Ministerstwo finansów zakazało barom mlecznym stosowania przypraw takich jak sól i pieprz. Teraz fiskus sprawdza takie miejsca i nakłada na firmy milionowe kary, choć wcześniejsze kontrole nie wykazały nieprawidłowości.
Milion sto tysięcy złotych kary dla baru mlecznego w Słupsku. Jadłodajnia została ukarana za dodawanie przypraw do posiłków dotowanych przez Ministerstwo Finansów. Karę nałożono od roku 2008 mimo, że wcześniejsze kontrole Izby Skarbowej nie wykazały nieprawidłowości.
- Dostaliśmy dwie decyzje nakazujące zapłacenie 486 tys. zł oraz prawie 600 tys. złotych. Już zapłaciliśmy prawie 40 tysięcy złotych kar.
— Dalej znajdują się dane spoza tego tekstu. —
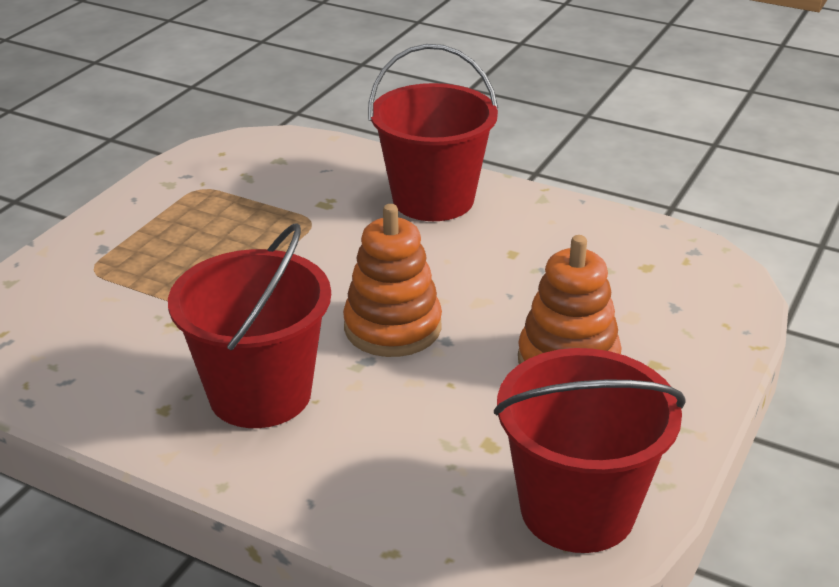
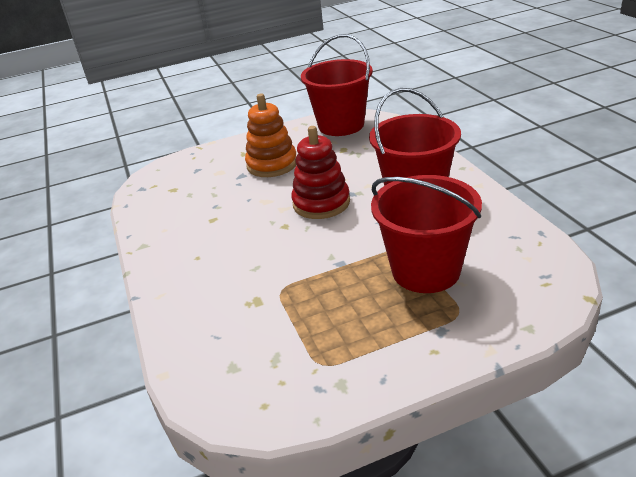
camera: 135 degrees left, 0 degrees up
(392, 327) = (321, 203): orange stacking toy -> red stacking toy
(433, 199) = (194, 272): red bucket -> red bucket (426, 271)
Sprawa miliona stu tysięcy złotych już trafiła do windykacji, ale udało nam się na razie wstrzymać płatność na poziomie Ministerstwa Finansów. To kuriozalna sytuacja, bo byliśmy kontrolowani kilka razy w roku i wszystko było w porządku. Potem te same urzędniczki z Izby Skarbowej przyszły na powtórne kontrole i naliczyły kary. To ogromna kwota, przecież do tego wszystkiego musimy też naliczyć odsetki za kilka lat. Działamy siedemdziesiąt lat, mamy 130 pracowników i jeśli kara nie zostaną cofnięte, to grozi nam upadłość - powiedziała dla Radia Gdańsk prezes Eugenia Rębacz.
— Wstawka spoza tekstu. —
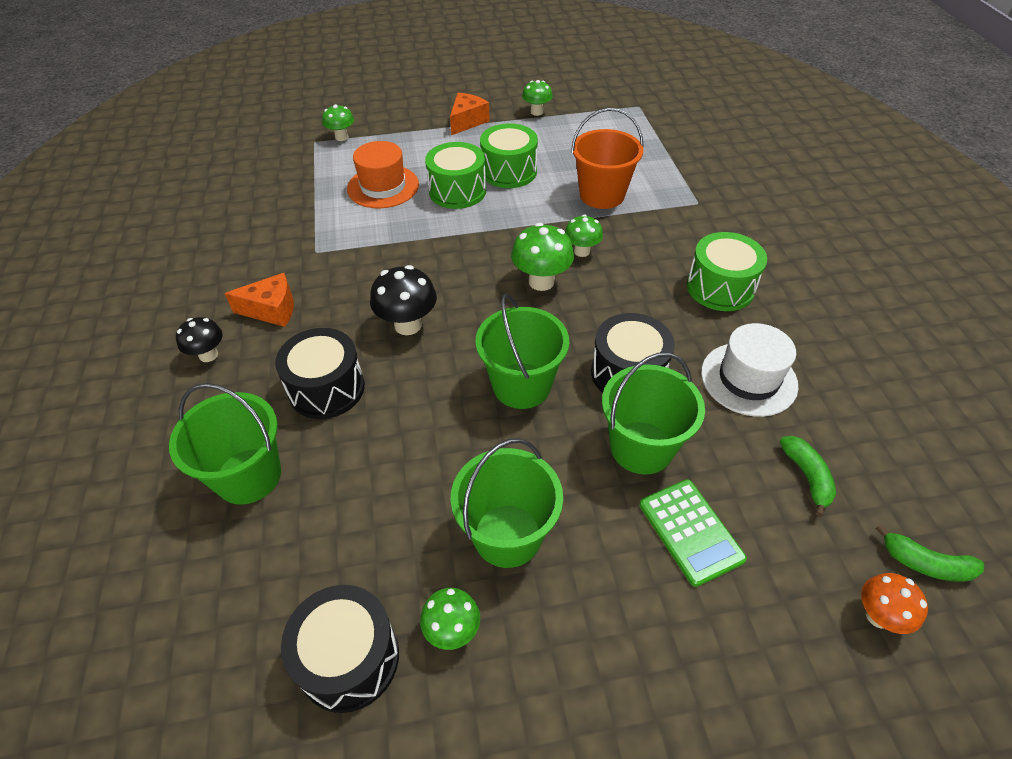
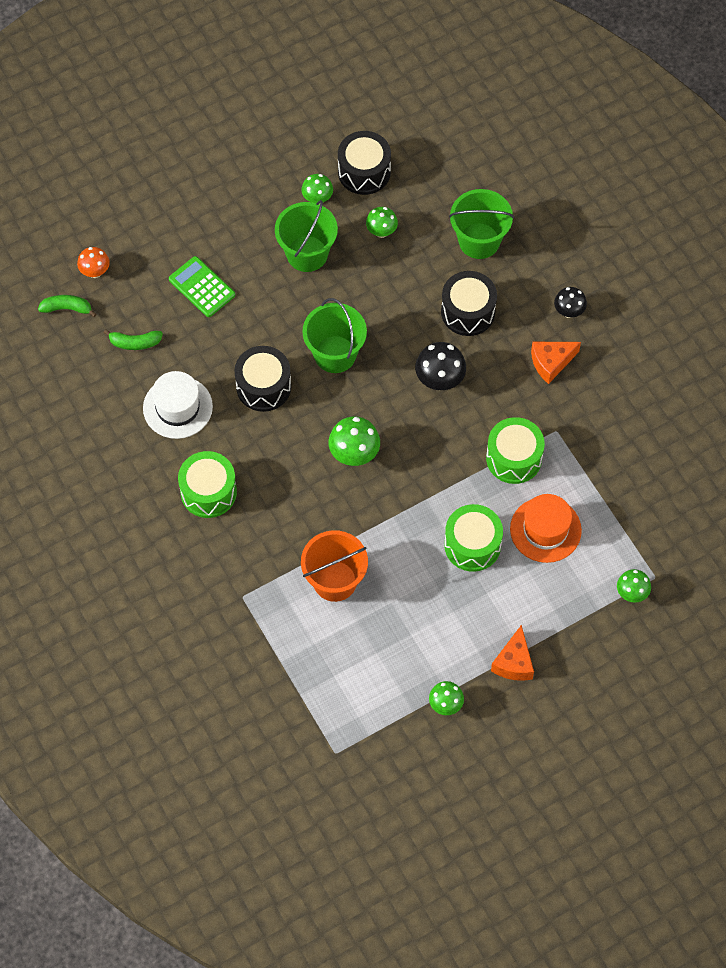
camera: 160 degrees right, 15 degrees up
(509, 171) = (435, 589): green drum -> green drum (514, 458)
(582, 251) = (331, 499): green mushroom -> green mushroom (381, 232)
(641, 447) = (242, 332): green bucket -> none
(807, 477) = (135, 343): green banana -> green banana turned 60 degrees counterclockwise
W efekcie takich działań ludzie stracą pracę, fiskus nie otrzyma pieniędzy, a firma będzie musiała się zamknąć. Właściciele być może za 10 lat doczekają się sprawiedliwości w Strasburgu.
Źródło : radiogdansk.pl
co to za kraj ta POLSKA ????
Zlitujcie się myślcie zanim coś opublikujecie ta "afera" jest już nieaktualna poniważ wniesiono poprawki !!! Można już solić i pieprzyć również zupę mleczną!
Autorowi przedruku polecam http://pl.blastingnews.com/styl-zycia/2015/03/bary-mleczne-nowy-wykaz-surowcow-do-przygotowania-potraw-mozna-i-pieprzyc-i-solic-00321699.html
Po co narzekac, lepiej wyjechac do innego kraju. Swiat jest piekny i ciekawy, zycie krotkie niestety.
To chyba jakis MATRIX ten kraj ,ludzie ,urzędnicy a moze to wielki DOM WARIATÓW zwany Polską !!!!!!!!!!!!!!!!
Cóż moge powiedzieć DEBILE?
Kończy sie kasa dla naszych tych z cyrku na jednej z ulic warszawy :) to wymyślają .
problem nagłośniony przez bary słupskie dotyczy wielu firm w całej Polsce . Ten kto mówi że problemu już nie ma nie wie o co toczy się spór, bo na pewno nie o nowe rozporządzenie. Min.Fin. zmieniając nagle interpretację przepisów obowiązującą od wielu lat postawił firmy pod ścianą i nakazał zwracać pobrane dotacje. Nowe rozporządzenie nie cofa nałożonych na bary mleczne decyzji o zwrocie dotacji . Nowe rozporządzenie niczego nie zmienia, a tylko mydli opinii oczy że to niby wszystko jest już ok. To co spotkało właścicieli barów mlecznych może za chwilę spotkać każdą firmę i tu jest problem. Min.Fin. słusznie czy nie wyciągnie ostatni grosz z kieszeni podatnika. Oczywiście najłatwiej pójść do tych najsłabszych którzy z założenia się nie wybronią
Szkoda że Szczurek nie powiedział ile barów w Polsce zrezygnowało z dotacji po tym jak Min.Fin. nałożył na nie decyzje o zwrocie pobranych w latach poprzednich dotacji. Przeprowadzone kontrole postawiły wiele firm w takiej sytuacji jak bary w Słupsku. Przez 20 lat comiesięcznych kontroli nikt niczego nie zauważył aż nagle decyzje że dotacje trzeba zwracać i nie ma winnych tylko przedsiębiorca. Bary które czeka widmo zwrotu dotacji nie interesuje nowe rozporządzenie bo tych firm już na rynku nie będzie, a może właśnie o to chodziło?
Nowe rozporządzenie jest tak skonstruowane że chyba już żaden bar w Polsce nie korzysta z dotacji a jeśli tak to są to psie pieniądze nie warte tych skrupulatnych rozliczeń. W taki oto sposób PO dobiło bary mleczne. Nie udało się Millerowi to udało się Szczurkowi.